Set into three movements and lasting around half an hour in duration, the Third Symphony explores neoclassicism and Romanticism throughout the movements. Leiviskä’s unique voicing throughout makes it a completely unique symphony.
Movement I – Allegro Scherzando
The intriguing movement opens with a modern twist in a scherzo style. The music bounces between muted brass, swirling strings and peppy woodwind to create distinctive voices within the orchestra. As the movement moves on, the neoclassicism style begins to come through, and Leiviskä’s rich textures become more of a showpiece within the music. The constant state of moving is quite apparent during the movement too, with the woodwind in particular moving the music along quickly.
Leiviskä writes some standout parts for the trumpet and horn, who both have very daring parts during sections of this movement. The first movement is not what you would expect at all from an opening scherzo movement, which is perhaps what gives it the charm and style that it oozes throughout.
Movement II – Fuga pastoralis
The relaxed second movement is in a pastoral style. Only five minutes in duration, Leiviskä focuses on the strings and upper woodwind for this movement. Rich textures mix with each other to create broad and long sweeping melodies across the orchestra. As the title suggests, this movement is also one big fugue.

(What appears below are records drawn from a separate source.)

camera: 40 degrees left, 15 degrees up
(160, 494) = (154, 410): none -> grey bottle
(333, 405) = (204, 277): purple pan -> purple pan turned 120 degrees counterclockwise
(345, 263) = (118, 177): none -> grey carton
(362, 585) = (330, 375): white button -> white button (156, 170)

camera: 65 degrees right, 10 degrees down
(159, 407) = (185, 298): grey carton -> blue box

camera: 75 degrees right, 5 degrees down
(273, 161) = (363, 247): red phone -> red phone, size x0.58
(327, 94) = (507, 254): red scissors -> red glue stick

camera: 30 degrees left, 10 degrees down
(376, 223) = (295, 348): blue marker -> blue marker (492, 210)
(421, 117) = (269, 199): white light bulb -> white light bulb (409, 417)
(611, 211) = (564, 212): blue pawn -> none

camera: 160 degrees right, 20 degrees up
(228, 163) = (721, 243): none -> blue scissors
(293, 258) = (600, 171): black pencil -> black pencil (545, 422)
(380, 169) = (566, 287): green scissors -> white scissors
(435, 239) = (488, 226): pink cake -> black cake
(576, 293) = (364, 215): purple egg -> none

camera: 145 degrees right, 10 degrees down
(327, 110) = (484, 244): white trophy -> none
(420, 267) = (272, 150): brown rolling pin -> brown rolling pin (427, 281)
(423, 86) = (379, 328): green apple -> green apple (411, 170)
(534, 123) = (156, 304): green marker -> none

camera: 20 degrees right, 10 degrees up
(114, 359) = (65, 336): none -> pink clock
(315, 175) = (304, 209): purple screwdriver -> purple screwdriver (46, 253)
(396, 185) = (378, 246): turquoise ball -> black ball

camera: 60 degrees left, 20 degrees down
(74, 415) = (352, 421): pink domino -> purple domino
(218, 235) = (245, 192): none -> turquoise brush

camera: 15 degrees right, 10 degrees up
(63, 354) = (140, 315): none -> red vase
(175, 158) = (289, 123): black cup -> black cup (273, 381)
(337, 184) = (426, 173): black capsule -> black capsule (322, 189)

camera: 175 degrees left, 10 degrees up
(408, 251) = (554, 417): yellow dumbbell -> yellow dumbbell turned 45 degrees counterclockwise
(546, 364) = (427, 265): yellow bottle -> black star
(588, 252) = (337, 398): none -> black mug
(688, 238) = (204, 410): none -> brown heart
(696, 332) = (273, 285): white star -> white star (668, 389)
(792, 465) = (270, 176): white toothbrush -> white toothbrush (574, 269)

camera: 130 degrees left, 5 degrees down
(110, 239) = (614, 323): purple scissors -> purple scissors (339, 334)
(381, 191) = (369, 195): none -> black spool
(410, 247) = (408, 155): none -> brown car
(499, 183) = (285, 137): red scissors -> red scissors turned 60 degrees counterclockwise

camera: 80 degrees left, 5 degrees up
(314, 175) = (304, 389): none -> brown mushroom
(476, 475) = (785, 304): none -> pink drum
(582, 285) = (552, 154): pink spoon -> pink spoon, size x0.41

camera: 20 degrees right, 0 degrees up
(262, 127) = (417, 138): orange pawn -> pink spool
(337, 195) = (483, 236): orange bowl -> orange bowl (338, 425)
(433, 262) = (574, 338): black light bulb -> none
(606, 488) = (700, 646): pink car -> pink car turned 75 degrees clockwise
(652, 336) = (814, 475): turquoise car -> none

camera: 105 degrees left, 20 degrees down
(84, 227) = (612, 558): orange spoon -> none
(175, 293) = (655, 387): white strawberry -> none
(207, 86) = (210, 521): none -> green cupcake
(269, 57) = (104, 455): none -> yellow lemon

Lots of different voices intertwine, but soon become one by the end of the movement. The second movement concludes after an intricate woodwind fugue that slowly unwinds to a final unison note.
Movement III – Allegro
The finale is the longest movement and begins with a bold lower string motif. The last two movements have built up everything that is explored and developed further in the finale. In a march-like style, the military opening is bold and powerful. Leiviskä uses unison movement to create this effect, with some sections sounding quite like the works of Shostakovich. The ebb and flow of the music creates light and shade within the music which gives it the bite it has in this final movement. Leiviskä’s rich textures are again at the forefront, with a lot of the content of this movement basing itself on previous material. As the music slowly winds down to a flute solo that is accompanied by the violins, the finale concludes very gently and quietly.